I’m no expert on grief, having experienced very few hard things in my life. I have however managed to get pretty good at honesty. So here goes.
My dad died 9 days ago. He was 54. I’ve cried once since. When I look at pictures of him I feel nothing. When I think about him all I can feel is a thick fog in my head. And it sucks. It sucks because I feel like a bad son. It sucks because I really do miss him. It sucks because he was my best friend.
People ask me how I’m doing and I don’t know what to tell them. People don’t know how to handle it when you tell them that you don’t feel anything. I’m pretty sure I’m supposed to be sad though, so I tell them I’m okay and throw in a sad smile to let them know that I’m “grieving”. They understandingly nod their head and we both avoid an uncomfortable encounter.
But what if I’m not grieving. What if everything just feels a little bleaker? What if I can’t cry over him? What if I can’t remember what he was like before he got diagnosed? What if I never miss him? These are the thoughts that are really going through my head.

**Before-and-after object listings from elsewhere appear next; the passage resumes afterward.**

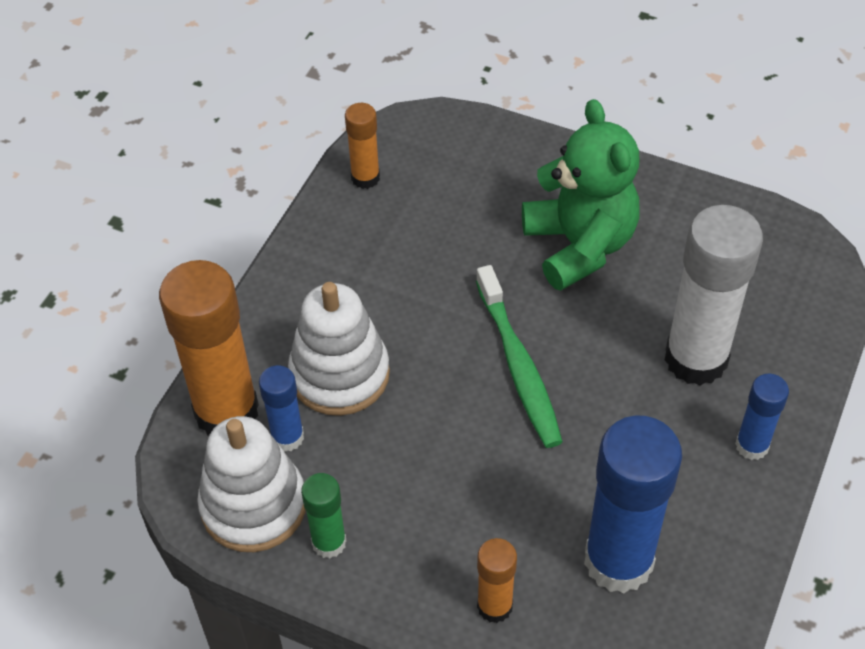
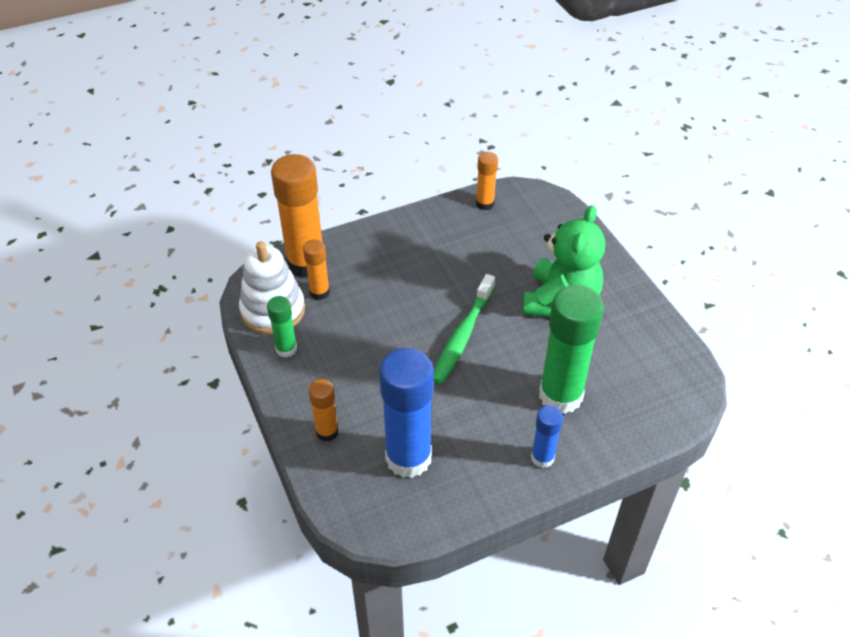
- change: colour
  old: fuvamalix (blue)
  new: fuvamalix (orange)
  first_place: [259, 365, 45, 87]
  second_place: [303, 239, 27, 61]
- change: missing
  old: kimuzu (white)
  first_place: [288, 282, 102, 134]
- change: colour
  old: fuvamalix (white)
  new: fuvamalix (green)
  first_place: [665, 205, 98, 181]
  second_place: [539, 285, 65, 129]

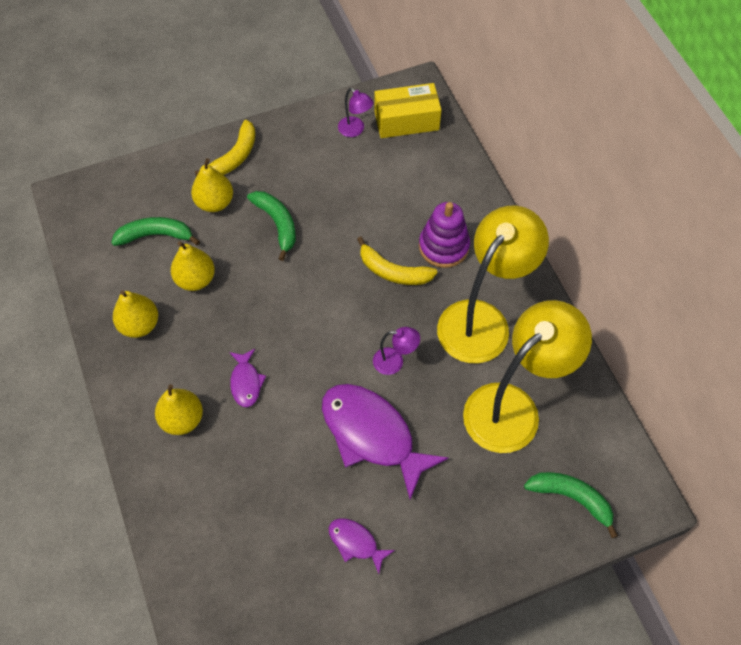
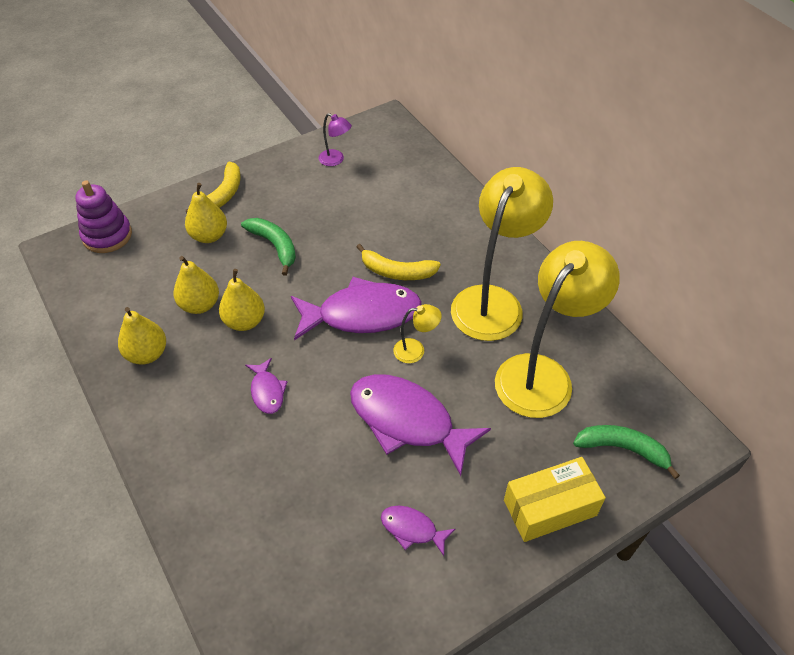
- change: missing
  old: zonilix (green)
  first_place: [111, 217, 89, 29]
- change: relocated
  old: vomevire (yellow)
  first_place: [155, 384, 48, 51]
  second_place: [219, 269, 46, 62]
- change: colour
  old: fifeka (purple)
  new: fifeka (yellow)
  first_place: [373, 327, 47, 48]
  second_place: [393, 304, 49, 59]
- change: relocated
  old: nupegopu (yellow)
  first_place: [374, 83, 67, 55]
  second_place: [504, 457, 102, 85]
- change: relocated
  old: kimuzu (purple)
  first_place: [419, 202, 51, 66]
  second_place: [75, 180, 57, 73]
- change: appeared
  new: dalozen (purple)
  second_place: [291, 277, 131, 63]

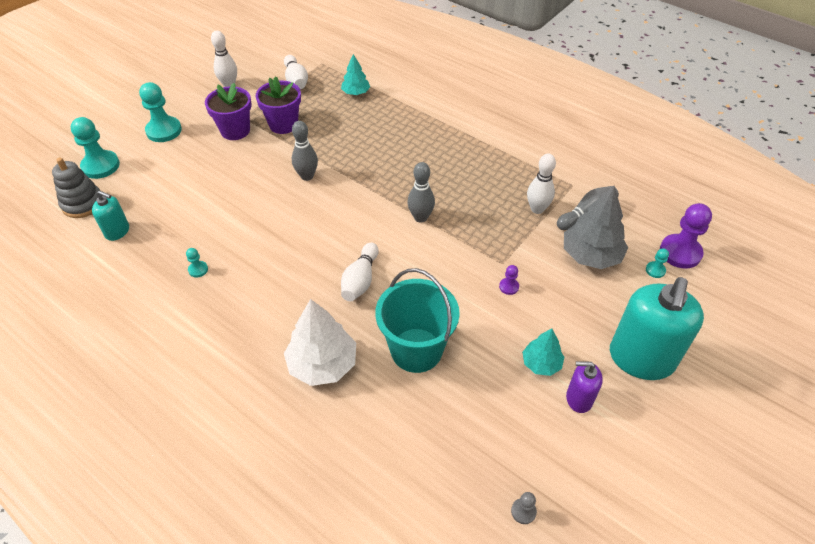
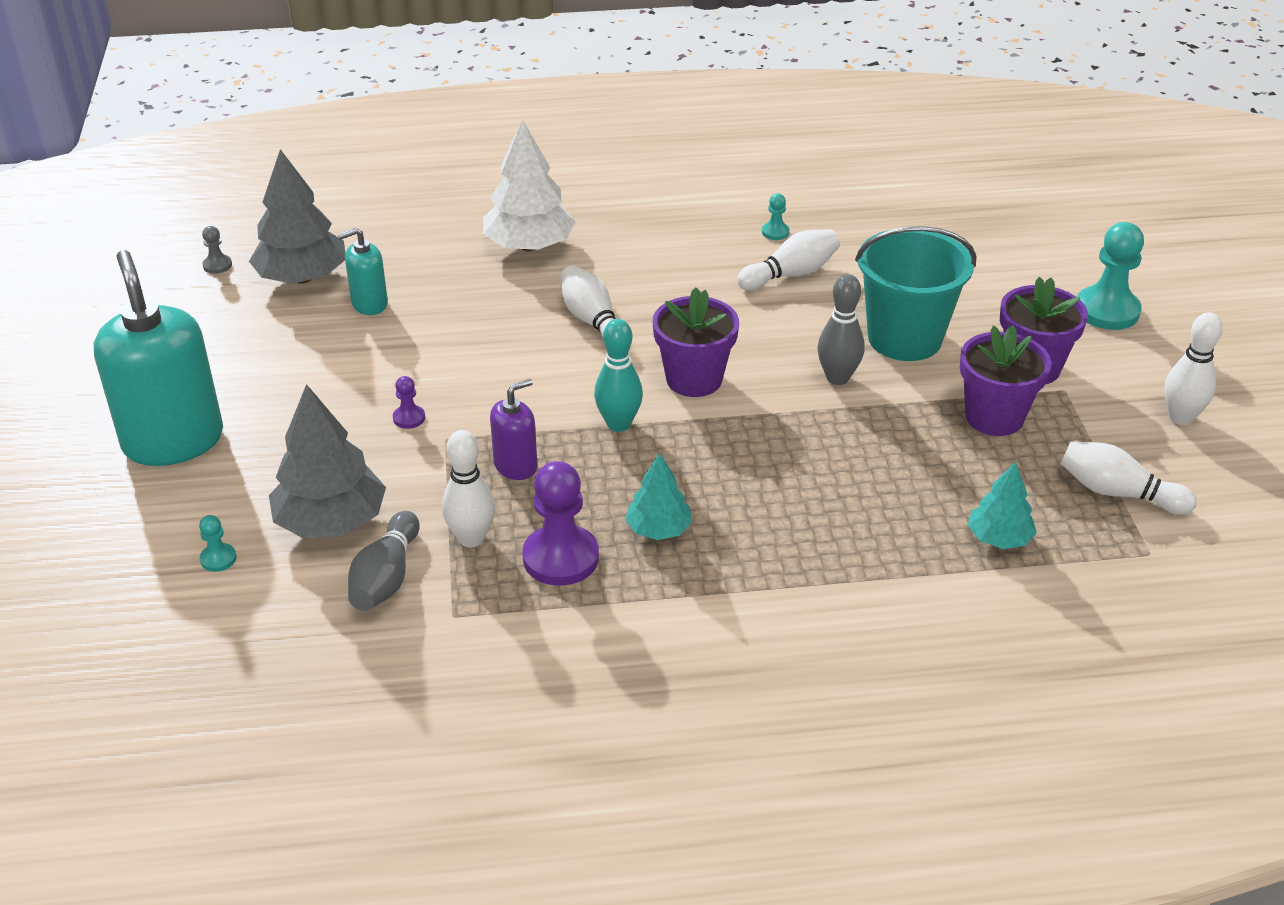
- change: missing
  old: kimuzu (grey)
  first_place: [52, 158, 48, 60]
- change: missing
  old: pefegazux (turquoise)
  first_place: [71, 117, 49, 62]
- change: relocated
  old: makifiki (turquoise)
  first_place: [92, 191, 37, 50]
  second_place: [338, 228, 50, 87]
- change: relocated
  old: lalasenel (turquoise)
  first_place: [375, 268, 85, 105]
  second_place: [855, 226, 121, 135]
- change: colour
  old: bolevevo (grey)
  new: bolevevo (turquoise)
  first_place: [407, 162, 28, 61]
  second_place: [594, 319, 49, 113]
- change: relocated
  old: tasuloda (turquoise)
  first_place: [522, 328, 42, 48]
  second_place: [625, 453, 67, 87]
- change: relocated
  old: makifiki (purple)
  first_place: [566, 361, 37, 52]
  second_place: [490, 379, 47, 101]
- change: relocated
  old: pefegazux (purple)
  first_place: [660, 203, 52, 66]
  second_place: [522, 461, 77, 125]
- change: appeared
  new: tasuloda (grey)
  second_place: [249, 149, 96, 135]
- change: appeared
  new: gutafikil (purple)
  second_place: [653, 287, 86, 110]
- change: appeared
  new: bolevevo (white)
  second_place: [737, 229, 103, 62]

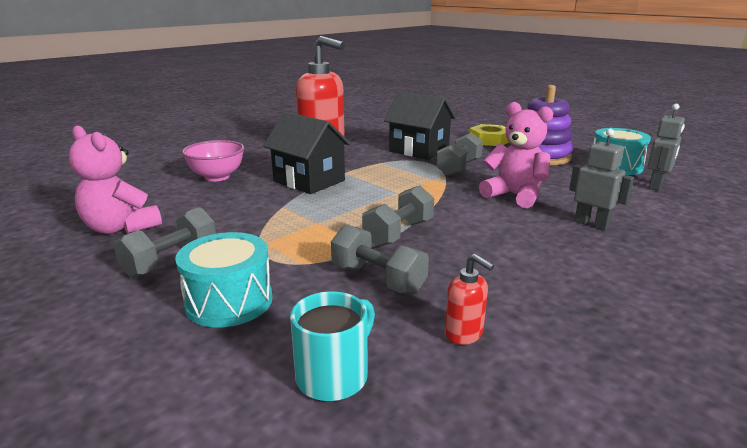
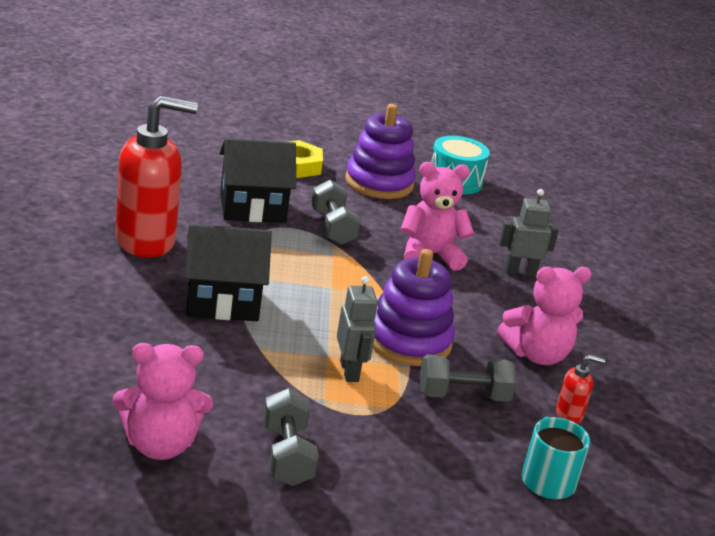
- change: missing
  old: nazatatek (turquoise)
  first_place: [175, 232, 98, 96]
- change: missing
  old: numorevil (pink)
  first_place: [182, 140, 62, 42]
- change: exchanged
  old: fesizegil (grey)
  new: kimuzu (purple)
  first_place: [362, 185, 72, 62]
  second_place: [373, 249, 82, 117]
- change: relocated
  old: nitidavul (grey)
  first_place: [647, 104, 38, 87]
  second_place: [337, 276, 41, 106]
- change: appeared
  new: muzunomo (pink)
  second_place: [497, 267, 95, 98]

And I don’t have the answers. And quite frankly I don’t want the answers. I just want to be pissed. I want to be a victim and I want to be mad about it. I don’t want to have it together, but that means letting go of everything I’ve spent my whole life working for. So instead I try to keep busy and I keep anger hidden right under the surface.
I know I should talk to Jesus about it, but I don’t want to talk to Him right now. He took my Dad from me. And who wants to talk to someone like that.
I don’t know what stage of grief that puts me at, but it’s hard.